EXERCISE GOAL
Retype each of the records below exactly, leaving the pictures out.

Dataset entries
******
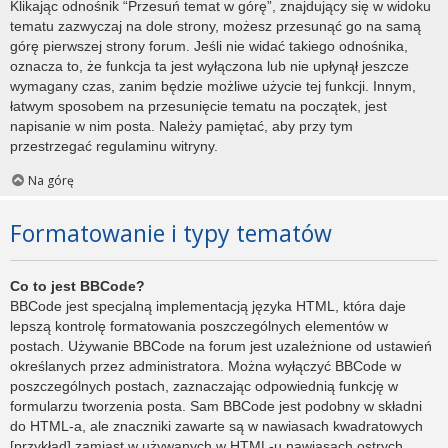
Klikając odnośnik “Przesuń temat w górę”, znajdujący się w widoku
tematu zazwyczaj na dole strony, możesz przesunąć go na samą
górę pierwszej strony forum. Jeśli nie widać takiego odnośnika,
oznacza to, że funkcja ta jest wyłączona lub nie upłynął jeszcze
wymagany czas, zanim będzie możliwe użycie tej funkcji. Innym,
łatwym sposobem na przesunięcie tematu na początek, jest
napisanie w nim posta. Należy pamiętać, aby przy tym
przestrzegać regulaminu witryny.
Na górę
Formatowanie i typy tematów
Co to jest BBCode?
BBCode jest specjalną implementacją języka HTML, która daje
lepszą kontrolę formatowania poszczególnych elementów w
postach. Używanie BBCode na forum jest uzależnione od ustawień
określanych przez administratora. Można wyłączyć BBCode w
poszczególnych postach, zaznaczając odpowiednią funkcję w
formularzu tworzenia posta. Sam BBCode jest podobny w składni
do HTML-a, ale znaczniki zawarte są w nawiasach kwadratowych
[przykład] zamiast w używanych w HTML-u nawiasach ostrych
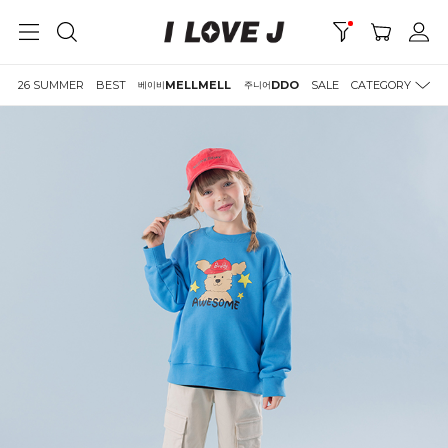
26 SUMMER
BEST
MELLMELL
DDO
SALE
CATEGORY
베이비
주니어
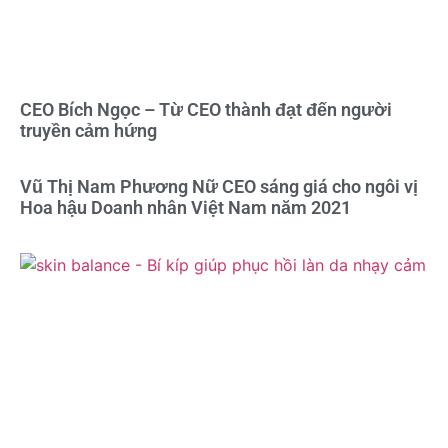
CEO Bích Ngọc – Từ CEO thành đạt đến người
truyền cảm hứng
Vũ Thị Nam Phương Nữ CEO sáng giá cho ngôi vị
Hoa hậu Doanh nhân Việt Nam năm 2021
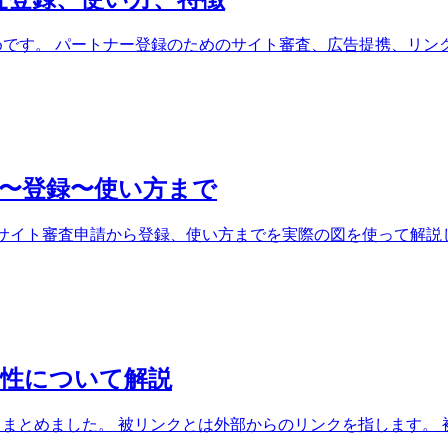
評判・口コミからみた良い点、イマイチな点など解説しています。
設5ヶ月目)
数値が増加傾向となり継続の効果を感じました。 ５ヶ月目の
erestについて勉強の2点としました。
審査登録、使い方、特徴
とめです。 パートナー登録のためのサイト審査、広告提携、リンク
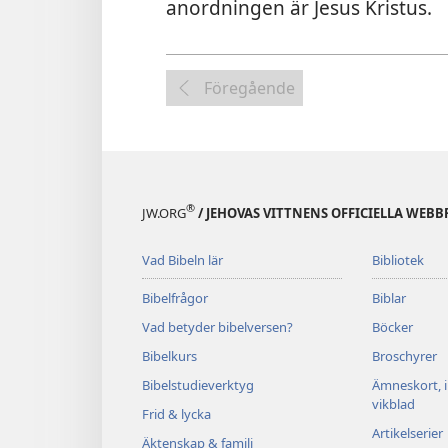
anordningen är Jesus Kristus.
Föregående
®
JW.ORG
/ JEHOVAS VITTNENS OFFICIELLA WEBB
Vad Bibeln lär
Bibliotek
Bibelfrågor
Biblar
Vad betyder bibelversen?
Böcker
Bibelkurs
Broschyrer
Bibelstudieverktyg
Ämneskort, 
vikblad
Frid & lycka
Artikelserier
Äktenskap & familj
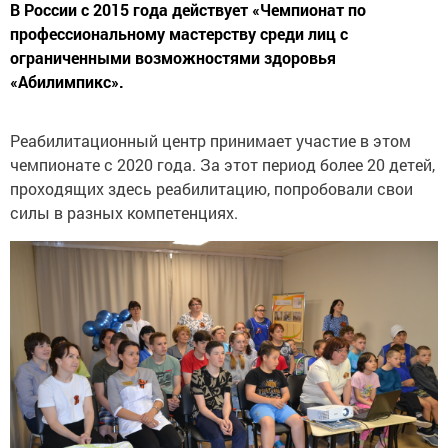
В России с 2015 года действует «Чемпионат по
профессиональному мастерству среди лиц с
ограниченными возможностями здоровья
«Абилимпикс».
Реабилитационный центр принимает участие в этом
чемпионате с 2020 года. За этот период более 20 детей,
проходящих здесь реабилитацию, попробовали свои
силы в разных компетенциях.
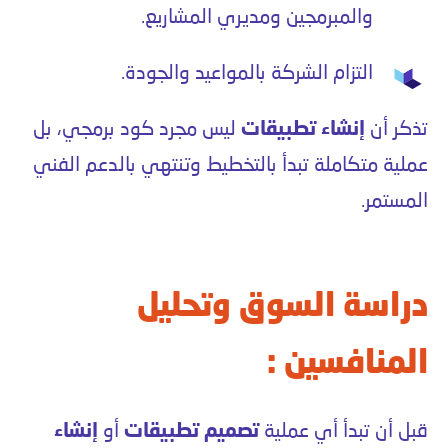
والمبرمجين ومديري المشاريع.
التزام الشركة بالمواعيد والجودة.
تذكر أن
إنشاء تطبيقات
ليس مجرد كود برمجي، بل
عملية متكاملة تبدأ بالتخطيط وتنتهي بالدعم الفني
المستمر.
دراسة السوق وتحليل
المنافسين :
قبل أن تبدأ أي عملية
تصميم تطبيقات
أو
إنشاء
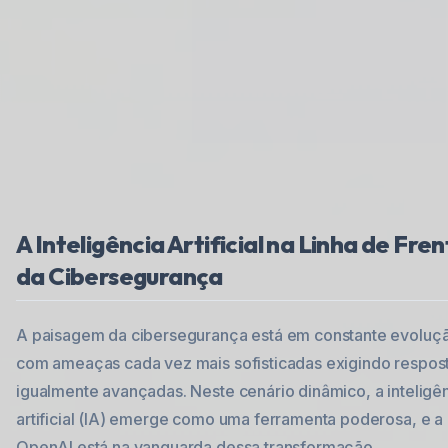
A Inteligência Artificial na Linha de Fre
da Cibersegurança
A paisagem da cibersegurança está em constante evoluç
com ameaças cada vez mais sofisticadas exigindo respos
igualmente avançadas. Neste cenário dinâmico, a inteligê
artificial (IA) emerge como uma ferramenta poderosa, e a
OpenAI está na vanguarda dessa transformação.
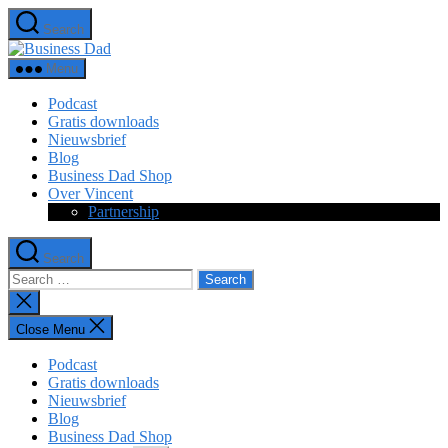
Skip
Search
to
Business
the
Dad
content
Menu
Podcast
Gratis downloads
Nieuwsbrief
Blog
Business Dad Shop
Over Vincent
Partnership
Search
Search
for:
Close
search
Close Menu
Podcast
Gratis downloads
Nieuwsbrief
Blog
Business Dad Shop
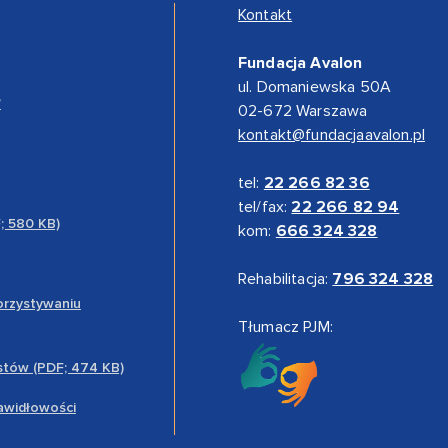
Kontakt
Fundacja Avalon
ul. Domaniewska 50A
”
02-672 Warszawa
kontakt@fundacjaavalon.pl
tel:
22 266 82 36
tel/fax:
22 266 82 94
F; 580 KB)
kom:
666 324 328
Rehabilitacja:
796 324 328
orzystywaniu
Tłumacz PJM:
stów (PDF; 474 KB)
rawidłowości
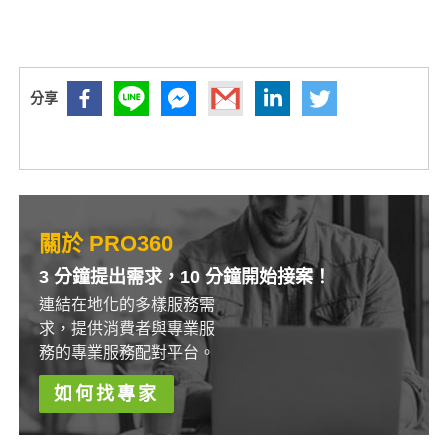
關於 PRO360
3 分鐘提出需求，10 分鐘開始接案！
連結在地化的多樣服務需
求，提供消費者與專業服
務的專業服務配對平台。
如何找專家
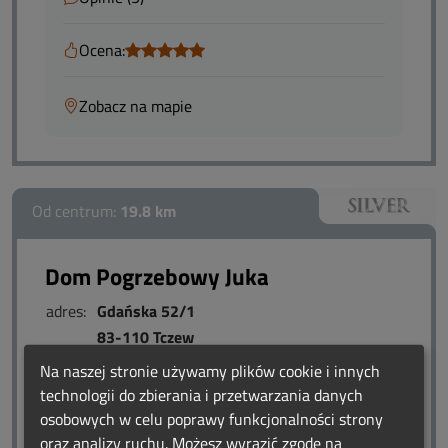
Ocena:
Zobacz na mapie
Od centrum:
19.8 km
Dom Pogrzebowy Juka
adres:
Gdańska 52/1
83-110 Tczew
woj.:
Pomorskie
Na naszej stronie używamy plików cookie i innych
technologii do zbierania i przetwarzania danych
osobowych w celu poprawy funkcjonalności strony
Zakład pogrzebowy w Tczewie jest do dyspozycji całą
oraz analizy ruchu. Możesz wyrazić zgodę na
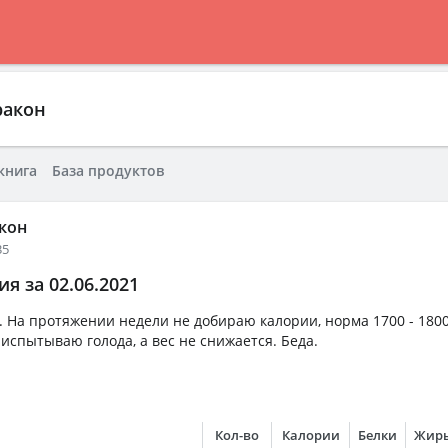
ракон
книга
База продуктов
кон
35
я за 02.06.2021
 На протяжении недели не добираю калории, норма 1700 - 1800
е испытываю голода, а вес не снижается. Беда.
Кол-во
Калории
Белки
Жир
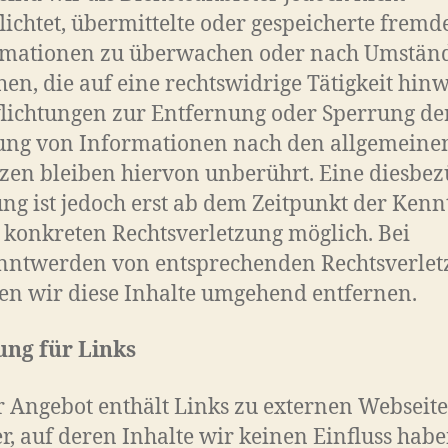
lichtet, übermittelte oder gespeicherte fremd
rmationen zu überwachen oder nach Umstän
hen, die auf eine rechtswidrige Tätigkeit hinw
lichtungen zur Entfernung oder Sperrung de
ung von Informationen nach den allgemeine
zen bleiben hiervon unberührt. Eine diesbez
ng ist jedoch erst ab dem Zeitpunkt der Kenn
 konkreten Rechtsverletzung möglich. Bei
nntwerden von entsprechenden Rechtsverle
n wir diese Inhalte umgehend entfernen.
ung für Links
 Angebot enthält Links zu externen Webseit
er, auf deren Inhalte wir keinen Einfluss habe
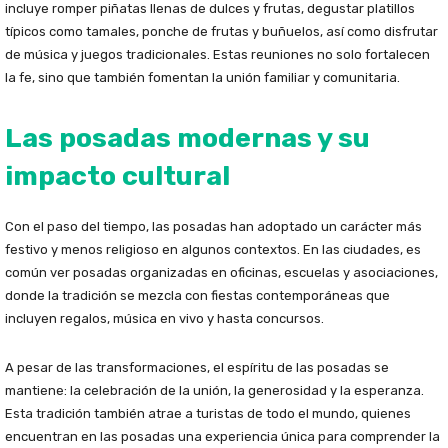
incluye romper piñatas llenas de dulces y frutas, degustar platillos
típicos como tamales, ponche de frutas y buñuelos, así como disfrutar
de música y juegos tradicionales. Estas reuniones no solo fortalecen
la fe, sino que también fomentan la unión familiar y comunitaria.
Las posadas modernas y su
impacto cultural
Con el paso del tiempo, las posadas han adoptado un carácter más
festivo y menos religioso en algunos contextos. En las ciudades, es
común ver posadas organizadas en oficinas, escuelas y asociaciones,
donde la tradición se mezcla con fiestas contemporáneas que
incluyen regalos, música en vivo y hasta concursos.
A pesar de las transformaciones, el espíritu de las posadas se
mantiene: la celebración de la unión, la generosidad y la esperanza.
Esta tradición también atrae a turistas de todo el mundo, quienes
encuentran en las posadas una experiencia única para comprender la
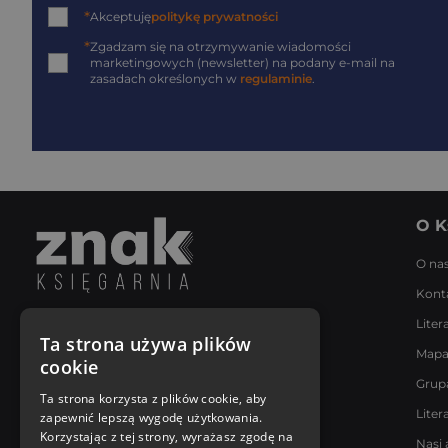
*
Akceptuję
politykę prywatności
*
Zgadzam się na otrzymywanie wiadomości
marketingowych (newsletter) na podany
e-mail
na
zasadach określonych w
regulaminie
.
O K
O na
Kont
Liter
Napisz do nas
Ta strona używa plików
Mapa
Poniedziałek - Piątek
cookie
8:00 - 18:00
Grup
[email protected]
Ta strona korzysta z plików cookie, aby
Liter
zapewnić lepszą wygodę użytkowania.
Bądź z nami na bieżąco
Korzystając z tej strony, wyrażasz zgodę na
Nasi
******
SOLUTION
Klikając odnośnik “Przesuń temat w górę”, znajdujący się w widoku
tematu zazwyczaj na dole strony, możesz przesunąć go na samą
górę pierwszej strony forum. Jeśli nie widać takiego odnośnika,
oznacza to, że funkcja ta jest wyłączona lub nie upłynął jeszcze
wymagany czas, zanim będzie możliwe użycie tej funkcji. Innym,
łatwym sposobem na przesunięcie tematu na początek, jest
napisanie w nim posta. Należy pamiętać, aby przy tym
przestrzegać regulaminu witryny.
Na górę
Formatowanie i typy tematów
Co to jest BBCode?
BBCode jest specjalną implementacją języka HTML, która daje
lepszą kontrolę formatowania poszczególnych elementów w
postach. Używanie BBCode na forum jest uzależnione od ustawień
określanych przez administratora. Można wyłączyć BBCode w
poszczególnych postach, zaznaczając odpowiednią funkcję w
formularzu tworzenia posta. Sam BBCode jest podobny w składni
do HTML-a, ale znaczniki zawarte są w nawiasach kwadratowych
[przykład] zamiast w używanych w HTML-u nawiasach ostrych
26 SUMMER
BEST
MELLMELL
DDO
SALE
CATEGORY
베이비
주니어
CEO Bích Ngọc – Từ CEO thành đạt đến người
truyền cảm hứng
Vũ Thị Nam Phương Nữ CEO sáng giá cho ngôi vị
Hoa hậu Doanh nhân Việt Nam năm 2021
評判・口コミからみた良い点、イマイチな点など解説しています。
設5ヶ月目)
数値が増加傾向となり継続の効果を感じました。 ５ヶ月目の
erestについて勉強の2点としました。
審査登録、使い方、特徴
とめです。 パートナー登録のためのサイト審査、広告提携、リンク
anordningen är Jesus Kristus.
Föregående
®
JW.ORG
/ JEHOVAS VITTNENS OFFICIELLA WEBB
Vad Bibeln lär
Bibliotek
Bibelfrågor
Biblar
Vad betyder bibelversen?
Böcker
Bibelkurs
Broschyrer
Bibelstudieverktyg
Ämneskort, 
vikblad
Frid & lycka
Artikelserier
Äktenskap & familj
В России с 2015 года действует «Чемпионат по
профессиональному мастерству среди лиц с
ограниченными возможностями здоровья
«Абилимпикс».
Реабилитационный центр принимает участие в этом
чемпионате с 2020 года. За этот период более 20 детей,
проходящих здесь реабилитацию, попробовали свои
силы в разных компетенциях.
والمبرمجين ومديري المشاريع.
التزام الشركة بالمواعيد والجودة.
تذكر أن
إنشاء تطبيقات
ليس مجرد كود برمجي، بل
عملية متكاملة تبدأ بالتخطيط وتنتهي بالدعم الفني
المستمر.
دراسة السوق وتحليل
المنافسين :
قبل أن تبدأ أي عملية
تصميم تطبيقات
أو
إنشاء
A Inteligência Artificial na Linha de Fre
da Cibersegurança
A paisagem da cibersegurança está em constante evoluç
com ameaças cada vez mais sofisticadas exigindo respos
igualmente avançadas. Neste cenário dinâmico, a inteligê
artificial (IA) emerge como uma ferramenta poderosa, e a
OpenAI está na vanguarda dessa transformação.
Skip
Search
to
Business
the
Dad
content
Menu
Podcast
Gratis downloads
Nieuwsbrief
Blog
Business Dad Shop
Over Vincent
Partnership
Search
Search
for:
Close
search
Close Menu
Podcast
Gratis downloads
Nieuwsbrief
Blog
Business Dad Shop
Kontakt
Fundacja Avalon
ul. Domaniewska 50A
”
02-672 Warszawa
kontakt@fundacjaavalon.pl
tel:
22 266 82 36
tel/fax:
22 266 82 94
F; 580 KB)
kom:
666 324 328
Rehabilitacja:
796 324 328
orzystywaniu
Tłumacz PJM:
stów (PDF; 474 KB)
rawidłowości
關於 PRO360
3 分鐘提出需求，10 分鐘開始接案！
連結在地化的多樣服務需
求，提供消費者與專業服
務的專業服務配對平台。
如何找專家
Ocena:
Zobacz na mapie
Od centrum:
19.8 km
Dom Pogrzebowy Juka
adres:
Gdańska 52/1
83-110 Tczew
woj.:
Pomorskie
Na naszej stronie używamy plików cookie i innych
technologii do zbierania i przetwarzania danych
osobowych w celu poprawy funkcjonalności strony
Zakład pogrzebowy w Tczewie jest do dyspozycji całą
oraz analizy ruchu. Możesz wyrazić zgodę na
ракон
книга
База продуктов
кон
35
я за 02.06.2021
 На протяжении недели не добираю калории, норма 1700 - 1800
е испытываю голода, а вес не снижается. Беда.
Кол-во
Калории
Белки
Жир
lichtet, übermittelte oder gespeicherte fremd
rmationen zu überwachen oder nach Umstän
hen, die auf eine rechtswidrige Tätigkeit hinw
lichtungen zur Entfernung oder Sperrung de
ung von Informationen nach den allgemeine
zen bleiben hiervon unberührt. Eine diesbez
ng ist jedoch erst ab dem Zeitpunkt der Kenn
 konkreten Rechtsverletzung möglich. Bei
nntwerden von entsprechenden Rechtsverle
n wir diese Inhalte umgehend entfernen.
ung für Links
 Angebot enthält Links zu externen Webseit
er, auf deren Inhalte wir keinen Einfluss habe
incluye romper piñatas llenas de dulces y frutas, degustar platillos
típicos como tamales, ponche de frutas y buñuelos, así como disfrutar
de música y juegos tradicionales. Estas reuniones no solo fortalecen
la fe, sino que también fomentan la unión familiar y comunitaria.
Las posadas modernas y su
impacto cultural
Con el paso del tiempo, las posadas han adoptado un carácter más
festivo y menos religioso en algunos contextos. En las ciudades, es
común ver posadas organizadas en oficinas, escuelas y asociaciones,
donde la tradición se mezcla con fiestas contemporáneas que
incluyen regalos, música en vivo y hasta concursos.
A pesar de las transformaciones, el espíritu de las posadas se
mantiene: la celebración de la unión, la generosidad y la esperanza.
Esta tradición también atrae a turistas de todo el mundo, quienes
encuentran en las posadas una experiencia única para comprender la
*
Akceptuję
politykę prywatności
*
Zgadzam się na otrzymywanie wiadomości
marketingowych (newsletter) na podany
e-mail
na
zasadach określonych w
regulaminie
.
O K
O na
Kont
Liter
Napisz do nas
Ta strona używa plików
Mapa
Poniedziałek - Piątek
cookie
8:00 - 18:00
Grup
[email protected]
Ta strona korzysta z plików cookie, aby
Liter
zapewnić lepszą wygodę użytkowania.
Bądź z nami na bieżąco
Korzystając z tej strony, wyrażasz zgodę na
Nasi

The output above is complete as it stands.